O segundo risco é menos debatido, mas igualmente grave: a chamada prompt injection. Trata-se da inserção de comandos ocultos em documentos processuais, petições ou anexos, especificamente projetados para manipular sistemas de inteligência artificial utilizados pelo Judiciário na triagem, organização ou interpretação de informações. O problema desloca a vulnerabilidade do conteúdo probatório para a própria arquitetura cognitiva da ferramenta tecnológica. Em outras palavras, o sistema de justiça deixa de ser apenas disputado no plano dos fatos e das normas e passa a ser disputado também no plano da engenharia dos modelos de IA que o assistem.
Um terceiro risco é a automação excessiva da decisão judicial. O Direito não é puramente estatístico. Casos concretos possuem nuances, contexto social, historicidade e dimensões morais que dificilmente se reduzem a padrões inferidos por aprendizado de máquina. Quando juízes ou tribunais passam a confiar sistematicamente nas sugestões de sistemas automatizados sem exercer julgamento crítico sobre elas, a autonomia decisória e a independência judicial são comprometidas de dentro para fora, não por pressão externa, mas por acomodação tecnológica.
Fraternidade Como Princípio Regulador
É nesse ponto que o direito fraterno oferece uma contribuição genuína. Ao afirmar que a tecnologia pode auxiliar o Direito, mas não pode substituir as garantias epistemológicas do processo, ele estabelece uma hierarquia de valores que nenhum regulamento técnico consegue sozinho. A fraternidade exige que o magistrado, ao usar uma ferramenta de IA, não se ausente do processo de julgamento; exige que o legislador, ao regulamentar a IA, priorize a proteção do mais vulnerável; exige que o desenvolvedor de sistemas judiciais construa ferramentas explicáveis, auditáveis e passíveis de contestação.
A Resolução CNJ nº 615/2025, que regula o uso de IA no Poder Judiciário brasileiro, já incorpora parte desses valores ao exigir supervisão humana obrigatória, avaliações de impacto algorítmico e transparência sobre as ferramentas em uso. Mas a norma, por si só, não garante que os atores do sistema irão tratá-la como imperativo ético e não apenas como protocolo burocrático. É aí que o direito fraterno atua no plano da cultura jurídica, não apenas no plano da norma escrita.

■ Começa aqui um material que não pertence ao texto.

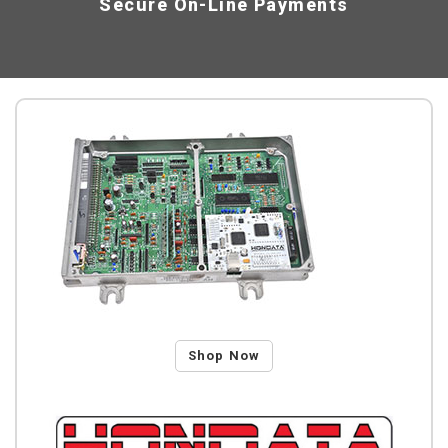
Secure On-Line Payments
Shop Now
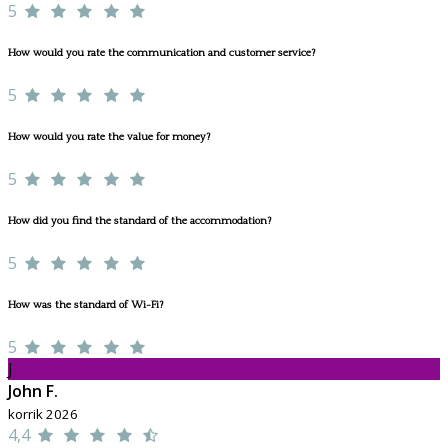
5
How would you rate the communication and customer service?
5
How would you rate the value for money?
5
How did you find the standard of the accommodation?
5
How was the standard of Wi-Fi?
5
J
John F.
korrik 2026
4,4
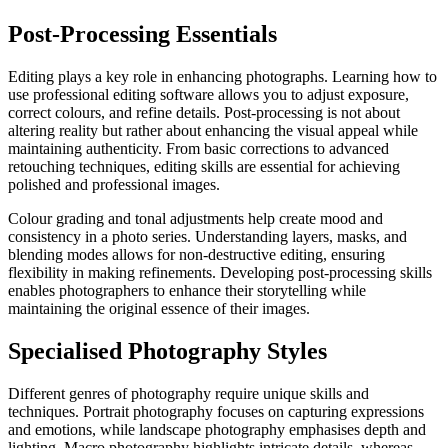
Post-Processing Essentials
Editing plays a key role in enhancing photographs. Learning how to
use professional editing software allows you to adjust exposure,
correct colours, and refine details. Post-processing is not about
altering reality but rather about enhancing the visual appeal while
maintaining authenticity. From basic corrections to advanced
retouching techniques, editing skills are essential for achieving
polished and professional images.
Colour grading and tonal adjustments help create mood and
consistency in a photo series. Understanding layers, masks, and
blending modes allows for non-destructive editing, ensuring
flexibility in making refinements. Developing post-processing skills
enables photographers to enhance their storytelling while
maintaining the original essence of their images.
Specialised Photography Styles
Different genres of photography require unique skills and
techniques. Portrait photography focuses on capturing expressions
and emotions, while landscape photography emphasises depth and
lighting. Macro photography highlights intricate details, whereas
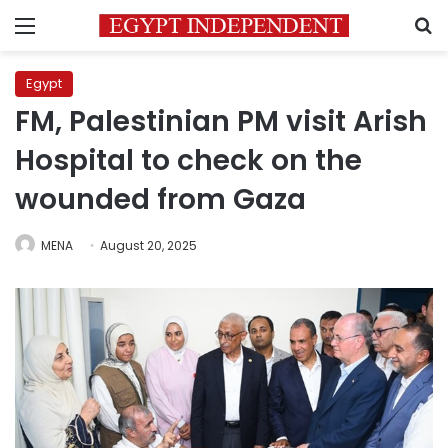
Menu
S
Egypt
FM, Palestinian PM visit Arish
Hospital to check on the
wounded from Gaza
MENA
August 20, 2025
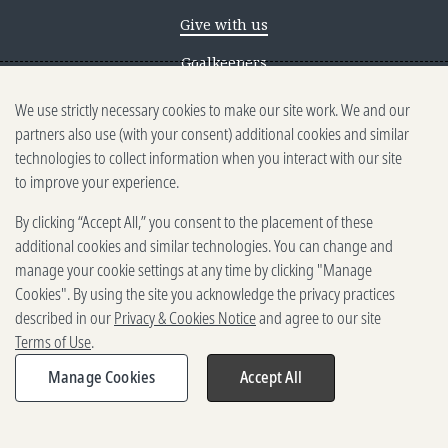
Give with us
Goalkeepers
We use strictly necessary cookies to make our site work. We and our
Reporting scams
partners also use (with your consent) additional cookies and similar
Ethics reporting
technologies to collect information when you interact with our site
to improve your experience.
Privacy & Cookies Notice
By clicking “Accept All,” you consent to the placement of these
Terms of Use
additional cookies and similar technologies. You can change and
Brand guidelines
manage your cookie settings at any time by clicking "Manage
Cookies". By using the site you acknowledge the privacy practices
Vendors
described in our
Privacy & Cookies Notice
and agree to our site
Terms of Use
.
2025-2026 Gates Foundation. All
rights reserved.
Manage Cookies
Accept All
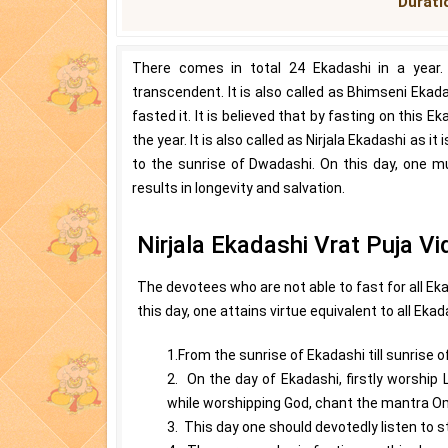
Duratio
There comes in total 24 Ekadashi in a year.
transcendent. It is also called as Bhimseni Ek
fasted it. It is believed that by fasting on this E
the year. It is also called as Nirjala Ekadashi as 
to the sunrise of Dwadashi. On this day, one m
results in longevity and salvation.
Nirjala Ekadashi Vrat Puja Vi
The devotees who are not able to fast for all Eka
this day, one attains virtue equivalent to all Ekad
1.From the sunrise of Ekadashi till sunrise 
2. On the day of Ekadashi, firstly worship 
while worshipping God, chant the mantra
3. This day one should devotedly listen to s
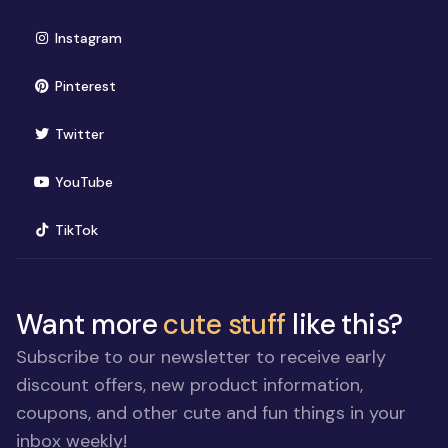
(opens in new window)
Instagram
(opens in new window)
Pinterest
(opens in new window)
Twitter
(opens in new window)
YouTube
(opens in new window)
TikTok
Want more
cute stuff
like this?
Subscribe to our newsletter to receive early
discount offers, new product information,
coupons, and other cute and fun things in your
inbox weekly!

O Desafio de Construir um Judiciário Tecnológico e Humano
O Judiciário brasileiro já é referência internacional na adoção de inteligência artificial. Mais de 45% dos tribunais utilizavam ferramentas baseadas em IA em 2025, e sistemas como o Victor no STF e o Sócrates no STJ demonstram ganhos concretos de produtividade. O caminho da automatização não tem retorno e tampouco deveria ter: a sobrecarga de mais de 80 milhões de processos em tramitação torna a adoção tecnológica não apenas desejável, mas necessária.
O verdadeiro desafio, portanto, não é escolher entre eficiência e humanidade. É construir um Judiciário capaz de ser simultaneamente rápido e cuidadoso, tecnológico e fraterno. O princípio da fraternidade, quando incorporado como vetor interpretativo na governança da inteligência artificial, oferece exatamente isso: um critério de orientação que coloca a dignidade humana no centro das decisões tecnológicas, impedindo que a otimização processual se converta em distância entre o sistema de justiça e as pessoas que dele dependem.